Novel invertebrate-killing compounds are required in agriculture and medicine to overcome resistance to existing treatments. Because insecticides and anthelmintics are discovered in phenotypic screens, a crucial step in the discovery process is determining the mode of action of hits. Visible whole-organism symptoms are combined with molecular and physiological data to determine mode of action. However, manual symptomology is laborious and requires symptoms that are strong enough to see by eye. Here, we use high-throughput imaging and quantitative phenotyping to measure Caenorhabditis elegans behavioral responses to compounds and train a classifier that predicts mode of action with an accuracy of 88% for a set of ten common modes of action. We also classify compounds within each mode of action to discover substructure that is not captured in broad mode-of-action labels. High-throughput imaging and automated phenotyping could therefore accelerate mode-of-action discovery in invertebrate-targeting compound development and help to refine mode-of-action categories.

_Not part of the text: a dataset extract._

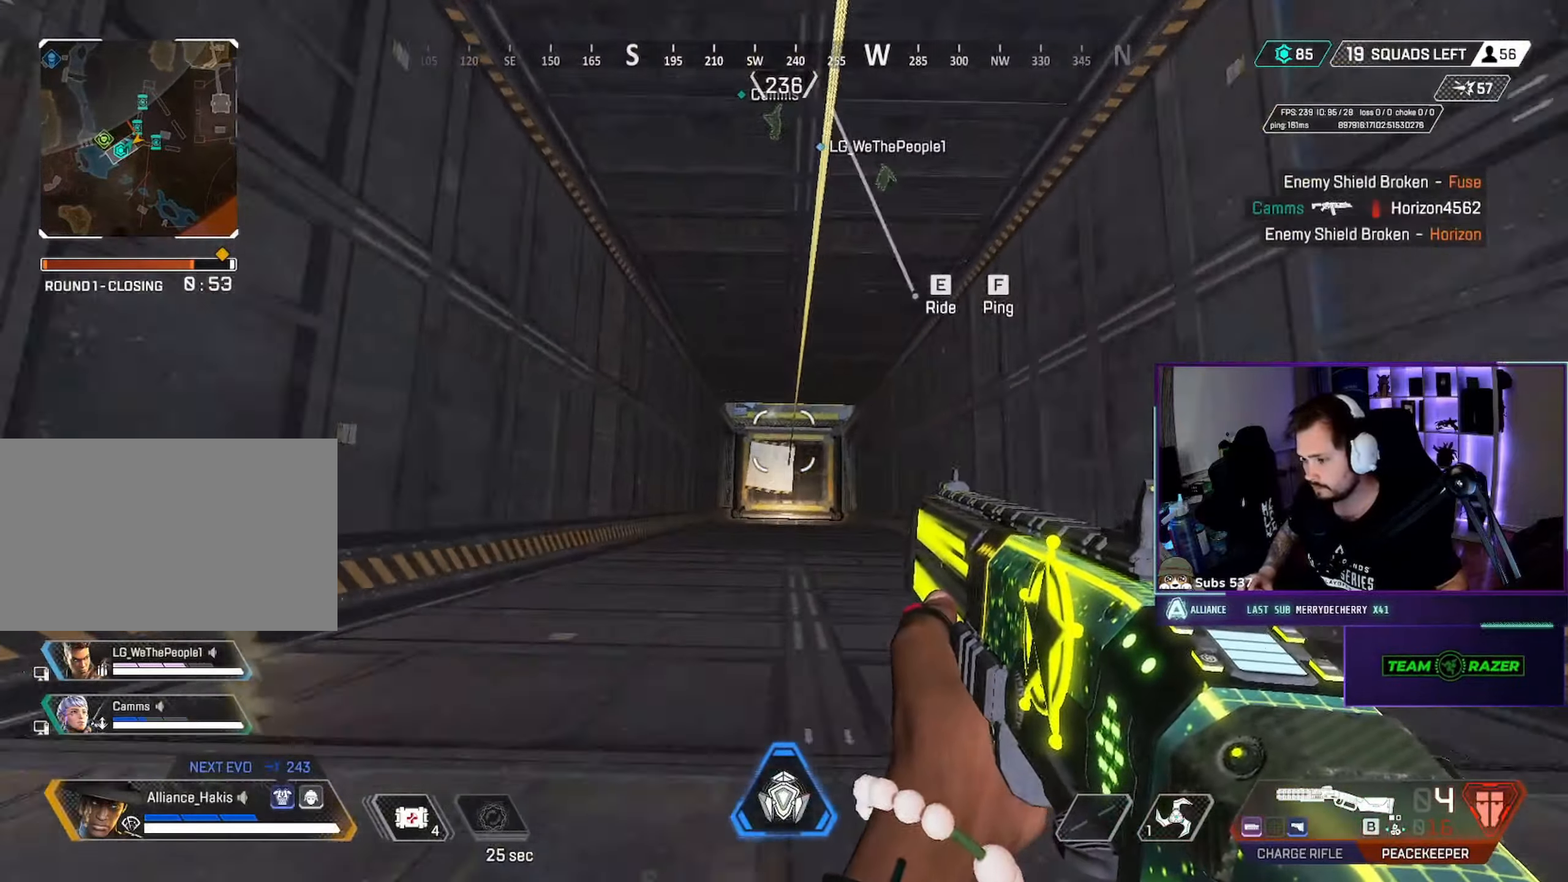
{"dt_ms": 500, "keys": [], "mouse": [], "events": [[83, "s", "up"], [267, "d", "down"], [283, "w", "down"], [350, "d", "up"], [467, "w", "up"]]}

新型无脊椎动物杀虫化合物在农业和医学中是必需的,以克服对现有治疗方法的抗性。由于杀虫剂和驱虫剂是在表型筛选中发现的,因此发现过程中的一个关键步骤是确定命中的作用模式。将可见的整个生物体症状与分子和生理数据相结合,以确定作用模式。然而,手动症状学是费力的,并且需要足够强的症状才能用肉眼看到。在这里,我们使用高通量成像和定量表型分析来测量秀丽隐杆线虫对化合物的行为反应,并训练一个分类器,该分类器以 88%的准确度预测了一组十个常见作用模式的作用模式。我们还对每个作用模式内的化合物进行分类,以发现宽作用模式标签中未捕获的亚结构。因此,高通量成像和自动表型分析可以加速针对无脊椎动物的靶向化合物开发中的作用模式发现,并有助于完善作用模式类别。